Even in the age of the search engine, Harris-Moore seemed untraceable and unknowable, part high-tech Huck Finn, part cunning criminal.
An examination of his early life and troubles suggests a picture far less cinematic. According to court and public documents and dozens of interviews, Harris-Moore was nobody’s hero, not even his own.
On the contrary, whether he was hiding in the Kostelyks’ treehouse, watching for delivery of the high-powered flashlight the police believe he ordered with a stolen credit card or flying solo to the Bahamas in a stolen Cessna this month, isolated in the tiny cockpit for more than 1,600km — Harris-Moore, for much of his life, was alone and hungry.
That was true even as he was being celebrated by thousands of fans on Facebook.
“He says he’s not into any of that,” said Monique Gomez, a lawyer who briefly represented Harris-Moore in the Bahamas. “He just wants to get this behind him.”
“I think if he had proper direction, he wouldn’t have done what he did,” Gomez said.
Harris-Moore had a volatile childhood and was often in conflict with his mother, Pam Kohler. His father appears to have been absent. Public documents show child protection officials had been referred to the family at least a dozen times by the time Harris-Moore was 15.
A social worker’s report from the time he was first arrested, at 12, drew a succinct conclusion, at least from the boy’s point of view.
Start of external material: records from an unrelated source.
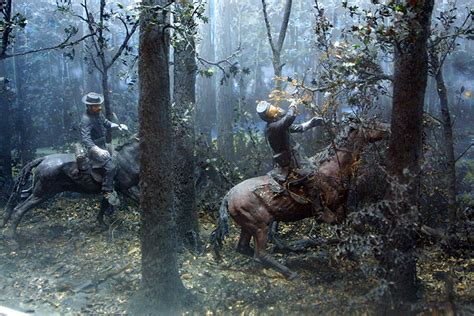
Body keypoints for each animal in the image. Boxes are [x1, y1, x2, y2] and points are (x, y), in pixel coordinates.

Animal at [1, 137, 140, 238]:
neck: (126, 157)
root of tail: (43, 158)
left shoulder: (110, 190)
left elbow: (103, 205)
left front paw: (101, 224)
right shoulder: (128, 188)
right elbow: (139, 200)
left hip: (38, 191)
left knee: (18, 198)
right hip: (42, 193)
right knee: (19, 209)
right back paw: (12, 238)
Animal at [211, 120, 388, 278]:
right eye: (371, 124)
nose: (388, 128)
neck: (332, 169)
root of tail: (228, 196)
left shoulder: (342, 209)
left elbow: (357, 228)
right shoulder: (335, 210)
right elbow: (349, 230)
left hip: (248, 227)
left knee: (243, 248)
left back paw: (286, 251)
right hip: (260, 226)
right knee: (259, 254)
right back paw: (290, 272)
“Colton wants Mom to stop drinking and smoking, get a job and have food in the house,” the report said. “Mom refuses.”
When Harris-Moore was four, someone reported Kohler after seeing “a woman grab a small child by the hair and beat his head severely,” according to a psychiatric summary 12 years later.
By the time he was 10, an investigation involving “negligent treatment or maltreatment” had been initiated.
Kohler does not appear to have been prosecuted for a crime related to the complaints.
Kohler, 59, declined to be interviewed. A lawyer she has hired to handle news media inquiries and film and book proposals based on her son’s story said he had not seen allegations of abuse against Kohler in public records.
Several neighbors on Haven Place, the gravel road on the southern end of Camano Island where Harris-Moore grew up and his mother still lives, recalled often hearing mother and son screaming at each other into the night.
All spoke on condition of anonymity because they said they feared Kohler.
A hand-painted sign at the end of her wooded driveway warns: “If you go past this sign you will be shot.”
Records and interviews show Harris-Moore was disciplined frequently in school.
One fifth-grade classmate, Mariah Campbell, said other students made fun of Harris-Moore’s dirty clothing, adding that he could be mean to classmates.
“Because he never did his homework, he never got to go to recess or anything,” Campbell said.
About age 12, Harris-Moore had several psychiatric conditions, including depression, attention deficit disorder and intermittent explosive disorder, according to a later psychiatric report. He was prescribed antidepressant and antipsychotic drugs.
He dropped out of school after ninth grade.
“He never wanted to go home,” said Christa Postma, adding she became friends with Harris-Moore in middle school “because we both got in trouble all the time.”